Every developer building a data agent has hit the same wall. You prompt your agent to calculate monthly recurring revenue, and it spends three turns and two thousand tokens simply trying to remember which table holds the subscription dates. Then, it finally generates a query, but it hallucinates a column name or applies a filter that contradicts your company's internal business logic. This cycle of schema discovery and correction is not a prompting failure; it is a structural gap in how LLMs interact with structured data warehouses.
The Architecture of Actionable Context
Anthropic is addressing this friction by open-sourcing ktx, an internal analysis engine designed to serve as an actionable context layer for data and analysis agents. Rather than forcing an agent to rediscover the database schema with every new session, ktx provides a standardized path for agents to access data warehouses and generate queries with high precision. The engine is built for broad compatibility, supporting a wide array of database environments including PostgreSQL, Snowflake, BigQuery, ClickHouse, MySQL, SQL Server, and SQLite.
Beyond raw database support, ktx integrates with the existing ecosystem of analysis tools and semantic layers. It connects with dbt for data transformation, as well as MetricFlow, LookML, Looker, Metabase, and Notion. By bridging these tools, ktx ensures that the agent is not guessing the meaning of a column but is instead pulling from a source of truth. The system focuses on building and maintaining a repository of approved metric definitions, joinable columns, and institutional business knowledge. This transforms the agent's role from a blind query writer into a guided analyst that operates within the guardrails of the organization's specific data definitions.
From Static Semantic Layers to Self-Improving Context
To understand why ktx matters, one must look at the failure of the traditional semantic layer. For years, enterprises have relied on manual semantic layers where engineers painstakingly define every metric and relationship in a static file. These systems are brittle; the moment a table schema changes or a business definition evolves, the semantic layer breaks, requiring manual intervention. When a general-purpose AI agent is dropped into this environment, it often ignores the static definitions in favor of its own probabilistic guesses, leading to the inconsistent results and "hallucinated metrics" that plague current AI data pipelines.
ktx shifts the paradigm from manual maintenance to a self-improving context layer. Instead of relying on a human to update a YAML file every time a column is renamed, ktx allows the agent to refine its understanding of the warehouse through interaction. It creates a feedback loop where the agent learns the correct paths to data and stores that knowledge, reducing the need for repetitive schema exploration. This eliminates the token waste associated with constant metadata retrieval and ensures that the output remains consistent across different sessions.
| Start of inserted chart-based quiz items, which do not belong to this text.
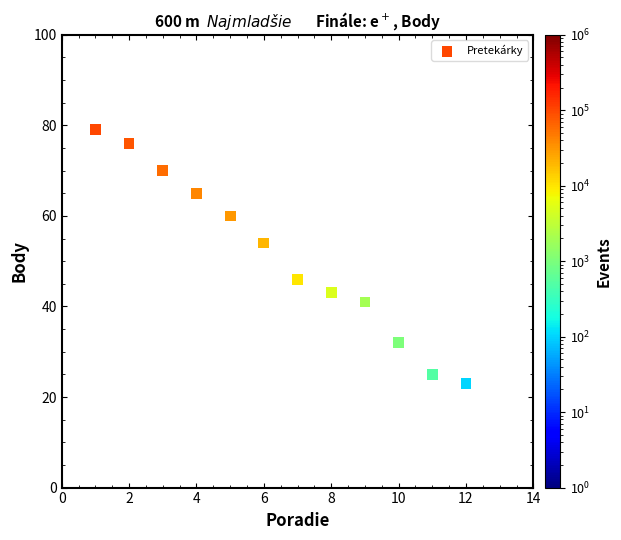

What is the average X value?

6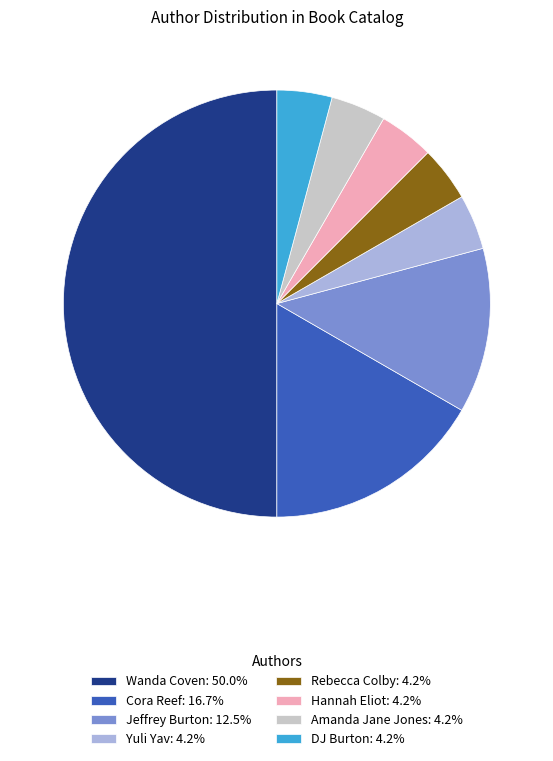

Do DJ Burton and Yuli Yav together represent more than half of the pie?

No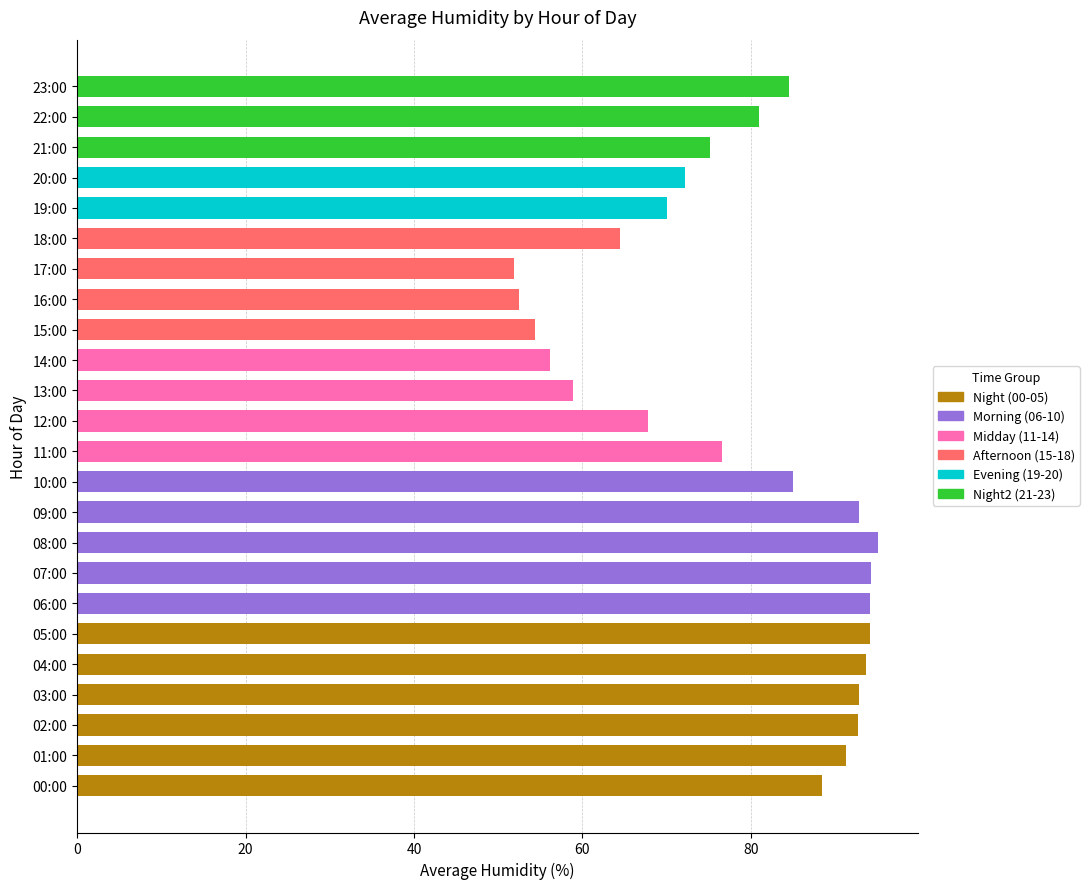

How many bars are there in total?

24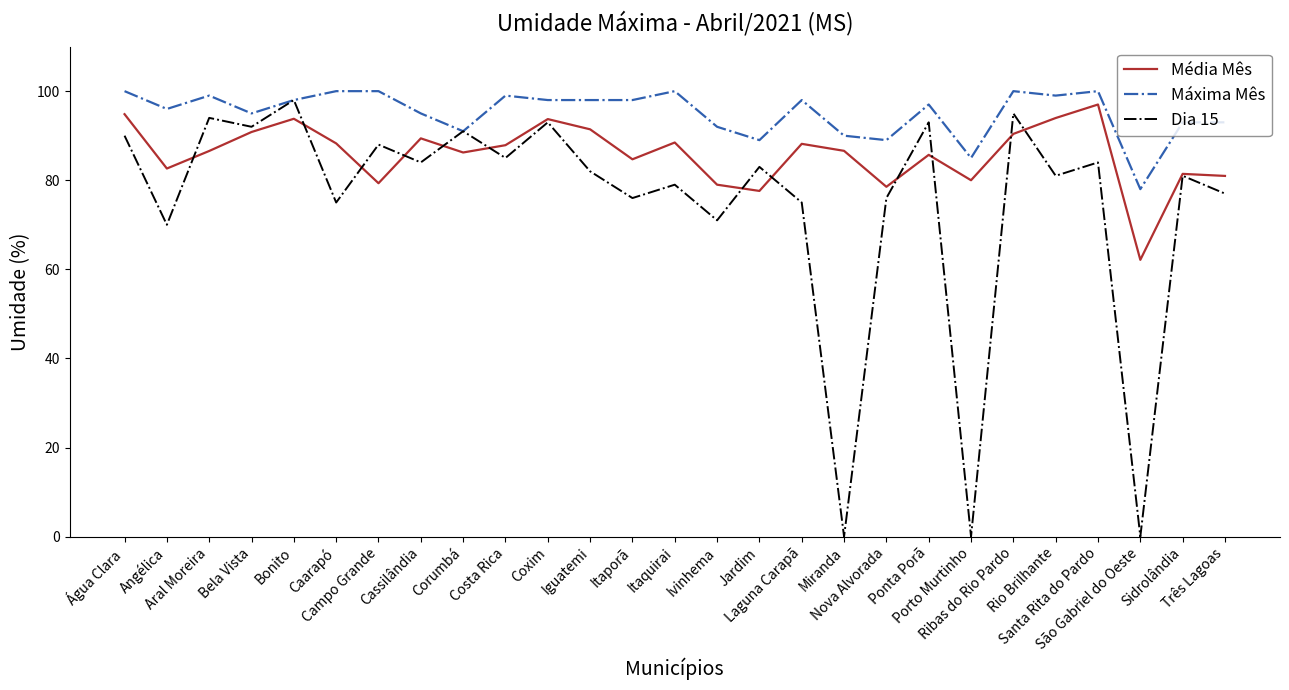

Which series ends up on top after the final intersection of Dia 15 and Média Mês?

Média Mês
This flexibility extends to the agent environment itself. ktx is not a locked-in feature of a single platform but is designed to integrate with the tools developers already use. It works seamlessly with Claude Code, Codex, Cursor, and OpenCode. Users can execute ktx by providing their own LLM API keys, utilizing a Claude Pro or Max subscription via Claude Code, or using local Codex authentication. By decoupling the context layer from the specific LLM provider, Anthropic allows teams to inject high-precision data handling into their existing IDEs and agentic workflows without migrating their entire stack.
The Economics of Open Infrastructure
One of the primary barriers to adopting enterprise data tools is the complexity of the pricing model. Anthropic has removed this friction by releasing ktx without a separate licensing fee. The tool does not charge for its own operation; instead, it operates using the user's existing LLM API keys or subscriptions. This means the only cost associated with running ktx is the standard token cost charged by the LLM provider. By eliminating fixed licensing costs, the tool moves the financial burden from a capital expenditure to a variable operational cost based on actual usage.
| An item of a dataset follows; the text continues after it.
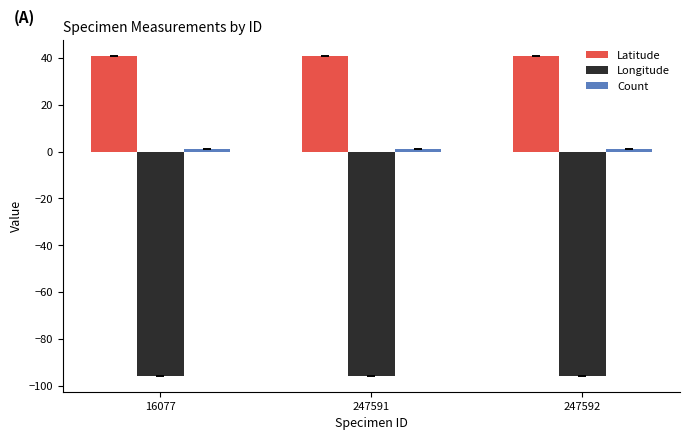

Is it true that Longitude equals -19.3 at 247592?

False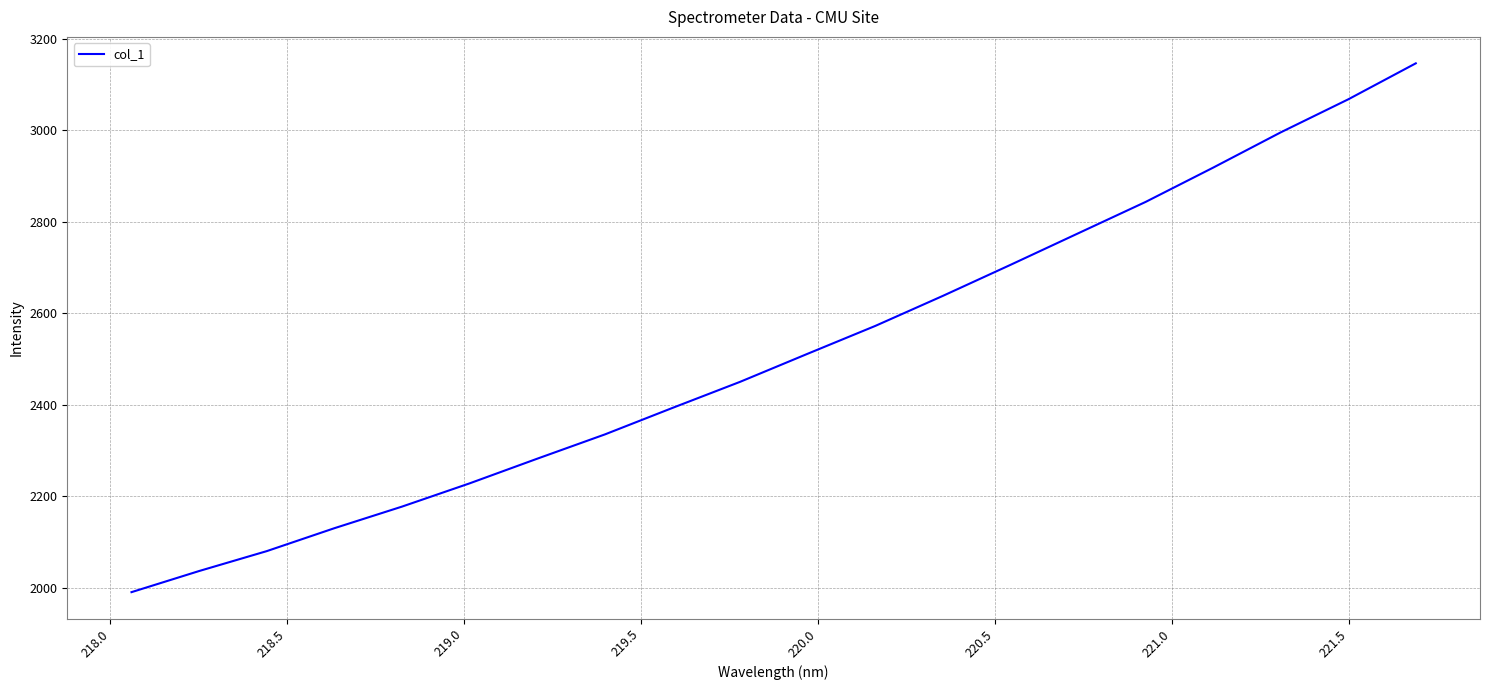

What is the difference between the maximum and minimum values?

1155.8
This accessibility is reinforced by the choice of the Apache License, Version 2.0. This license allows for the modification, distribution, and commercial use of the source code without restrictive royalties. For an enterprise, this means they can optimize ktx to fit their specific internal data security requirements or integrate it directly into a proprietary commercial product without fear of vendor lock-in. The ability to control the code directly is critical for companies handling sensitive financial or user data who cannot rely on a black-box middleware.
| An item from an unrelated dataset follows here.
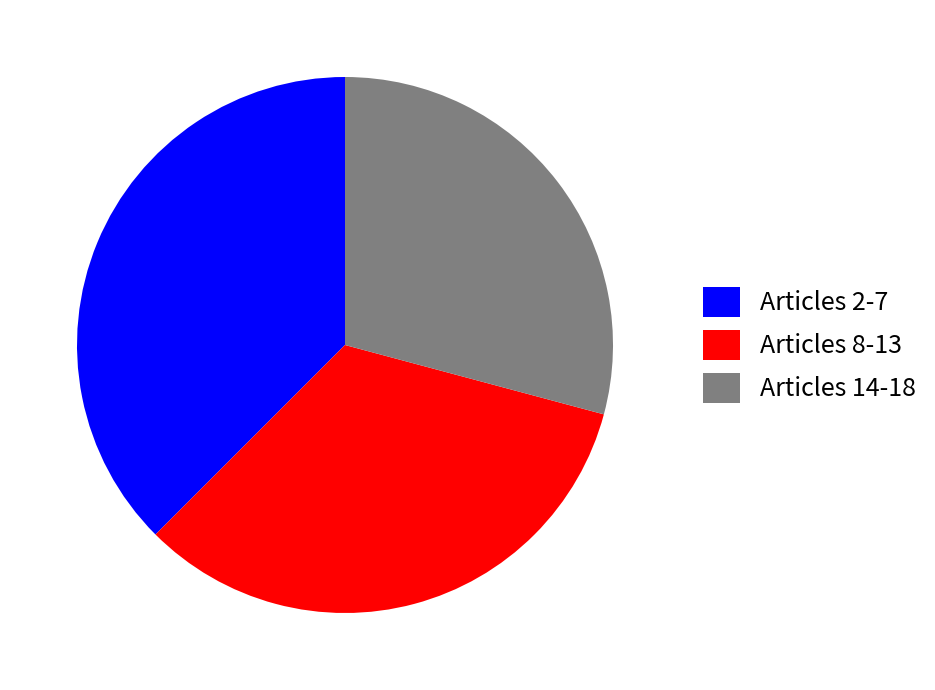

Does Articles 8-13 represent more than half of the total?

No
Ultimately, the struggle to make AI agents reliable in data analysis cannot be solved by simply increasing the context window or refining the system prompt. The problem is the lack of a persistent, evolving memory of the data's meaning. By replacing the manual, static semantic layer with a self-improving context layer, ktx provides the physical infrastructure necessary to move AI data agents from experimental prototypes to production-ready tools. The efficiency of a data agent is no longer measured by how well it can write SQL, but by how effectively it can navigate the context of the data it is querying.